I bristled at this suggestion that I was ignoring my child because I was off having a good time, but I controlled my voice before I said, “Because I’ve been searching for Miss Goldfarb and Miss Walcott, naturally, and I couldn’t take a child with me all over Paris.” Luckily my rusty French had improved during two days of speaking it constantly so that I no longer had to search for words and the sentence came out with the right amount of force.
She recoiled a little at this. “And you still haven’t found them, I take it.”
“Unfortunately no. Miss Goldfarb’s cousin suggested that they might have taken ill after eating bad food—oysters, maybe.”
“I wouldn’t know,” she shrugged, giving me the impression that she wouldn’t be concerned if they had died of bubonic plague as long as it didn’t in any way affect her.
“I can’t think of any other reason that they would have vanished leaving no word for me,” I said. “So I’m afraid my next task will be to visit the hospitals and morgues in the city. Perhaps you can suggest where I should start if my friends were taken ill in this place.”
“I think I would have heard if your friends came down with poisoning,” she said. “And I heard nothing.
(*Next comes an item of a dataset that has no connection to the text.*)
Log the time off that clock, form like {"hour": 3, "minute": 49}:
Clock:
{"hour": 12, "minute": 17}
One minute they were here and the next they were gone. Me, I still think they decided to take a jaunt and left the city. Perhaps they decided to return to New York.”
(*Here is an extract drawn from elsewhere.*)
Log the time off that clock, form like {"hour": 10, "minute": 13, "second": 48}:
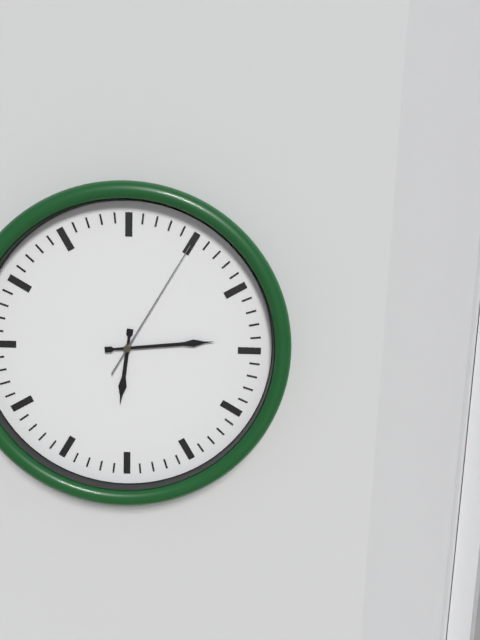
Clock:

“Not leaving all their clothing behind.”
Liam squirmed and I attempted to hang onto the bag of groceries. “I must take him upstairs. He’s getting heavy.”
As I turned away she called after me. “One minute, madame. I believe a postcard might have come for you.” She reached into Sid and Gus’s mail slot and held it out to me. “I can think of no one else to whom this might apply.”
I put down the bag of groceries and took it from her. The front was a painting of a woman drinking tea. I turned it over. It was addressed in an elegant hand I didn’t recognize. I was able to translate that it was addressed “To the Lady from New York staying at 35 Rue des Martyrs.…”
The message area was left blank.
I looked up, puzzled, to see Madame Hetreau staring at me. “Is it from the American ladies?”
“No,” I said. “I’ve no idea who it is from. I don’t recognize the writing. And there’s no message. What can it mean? Did it arrive today?”
“This morning. Right after you went out.”
I held it out to her. “You’ve seen it—why would someone send me a blank postcard?”
“I have no idea, madame.”
Liam made a grab for it, and I had to hang onto him lest he tumble from my arms. “I have to take him upstairs,” I said. “Thank you for alerting me to the postcard.”
She almost hadn’t,
I thought as I trudged up the stairs. She’d only handed it to me as an afterthought. Was she going to leave it hidden in the mail slot and her conscience finally got the better of her, or had she genuinely forgotten about it? As soon as I entered the apartment I put Liam in his crib, protesting loudly, and sat on the bed, turning the postcard over in my hands. Who could have known I was here and sent me a postcard? And if someone had bothered to do so, why was there no message on it?